De beslissing berust op de artikelen 5 en 177 van de Wegenverkeerswet 1994, zoals deze artikelen luidden ten tijde van het bewezenverklaarde.

7.De beslissing

De rechtbank:
Vrijspraak
- spreekt de verdachte vrij van het onder het primair ten laste gelegde feit;
Bewezenverklaring
- verklaart het subsidiair tenlastegelegde bewezen zoals hierboven onder 3 is omschreven;
Strafbaarheid
  • verklaart dat het bewezenverklaarde het strafbare feit oplevert zoals hierboven onder 4 is omschreven;
  • verklaart verdachte niet strafbaar en ontslaat verdachte van alle rechtsvervolging.
Dit vonnis is gewezen door mr. J.M.E. Kessels, voorzitter, mr. A.K. Kleine en mr. K.J.H. Hoofs, rechters, in tegenwoordigheid van mr.
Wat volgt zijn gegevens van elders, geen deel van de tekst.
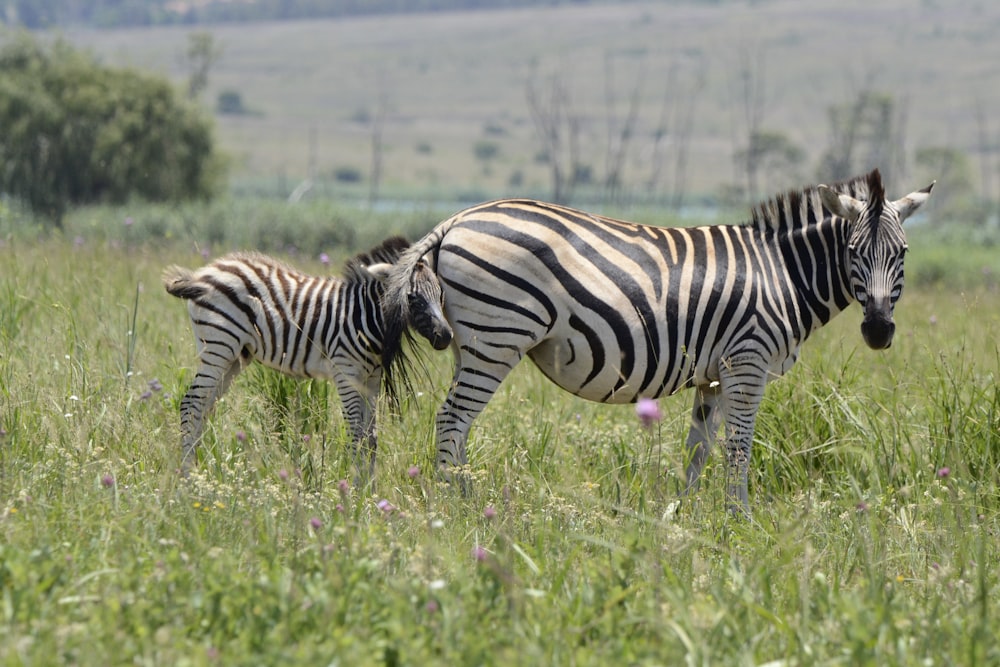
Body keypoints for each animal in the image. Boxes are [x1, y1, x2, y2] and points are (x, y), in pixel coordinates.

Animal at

M.M.A. Akkers, griffier, en uitgesproken ter openbare zitting van 28 april 2016.
BIJLAGE I: De tenlastelegging
Aan de verdachte is ten laste gelegd dat
hij op of omstreeks 19 oktober 2014 te Arcen, in de gemeente Venlo, als
verkeersdeelnemer, namelijk als bestuurder van een motorrijtuig (autobus),
daarmede rijdende over de weg, de Broekhuizerweg,
zich zodanig heeft gedragen dat een aan zijn schuld te wijten verkeersongeval
heeft plaatsgevonden door zeer, althans aanmerkelijk, onvoorzichtig,
onoplettend en/of onachtzaam,
op het moment dat een groep mensen zich bevond op die Broekhuizerweg,
de rem van zijn motorrijtuig los te laten en/of (vervolgens) vanuit stilstand
vanaf de Broekhuizerweg weg te rijden en/of (vervolgens) de snelheid van zijn
motorrijtuig op de Broekhuizerweg te verhogen,
en/of (vervolgens) met een voor de verkeerssituatie en omstandigheden ter
plaatse te hoge snelheid te rijden,
en/of (daarbij) niet, althans in onvoldoende mate op het voor hem gelegen
gedeelte van de weg, de Broekhuizerweg, en/of het overige verkeer te letten
en/of blijven letten,
en/of zich er niet, althans niet voldoende van te vergewissen dat er zich geen
verkeer (vlak) voor de bus bevond,
waardoor hij, verdachte, met het door hem bestuurde motorrijtuig in botsing,
althans aanrijding is gekomen met een zich (vlak) voor de autobus bevindende
voetganger,
door welk verkeersongeval [slachtoffer] (zijnde die voetganger) zwaar
lichamelijk letsel, te weten een miltscheuring met bloeding en een breuk van
het bekken, of zodanig lichamelijk letsel werd toegebracht dat daaruit
tijdelijke ziekte of verhindering in de uitoefening van de normale bezigheden
is ontstaan;
Subsidiair, althans, indien het vorenstaande niet tot een veroordeling mocht of
zou kunnen leiden, dat:
hij op of omstreeks 19 oktober 2014,
te Arcen, in de gemeente Venlo,
als bestuurder van een motorrijtuig (autobus), daarmee rijdende op de weg, de
Broekhuizerweg,
op het moment dat een groep mensen zich bevond op die Broekhuizerweg,
de rem van zijn motorrijtuig heeft losgelaten en/of (vervolgens) vanuit
stilstand vanaf de Broekhuizerweg is weggereden en/of (vervolgens) de snelheid
van zijn motorrijtuig op de Broekhuizerweg heeft verhoogd,
en/of (vervolgens) met een voor de verkeerssituatie en omstandigheden ter
plaatse te hoge snelheid heeft gereden,
en/of (daarbij) niet, althans in onvoldoende mate op het voor hem gelegen
gedeelte van de weg, de Broekhuizerweg, en/of het overige verkeer heeft gelet
en/of is blijven letten,
en/of zich er niet althans niet voldoende van heeft vergewist dat er zich geen
verkeer (vlak) voor de bus bevond,
waardoor hij, verdachte, met het door hem bestuurde motorrijtuig in botsing,
althans aanrijding is gekomen met een zich (vlak) voor de autobus bevindende
voetganger,
door welke gedraging(en) van verdachte (telkens) gevaar op die weg werd
veroorzaakt, althans (telkens) kon worden veroorzaakt, en/of het verkeer op
die weg (telkens) werd gehinderd, althans (telkens) kon worden gehinderd.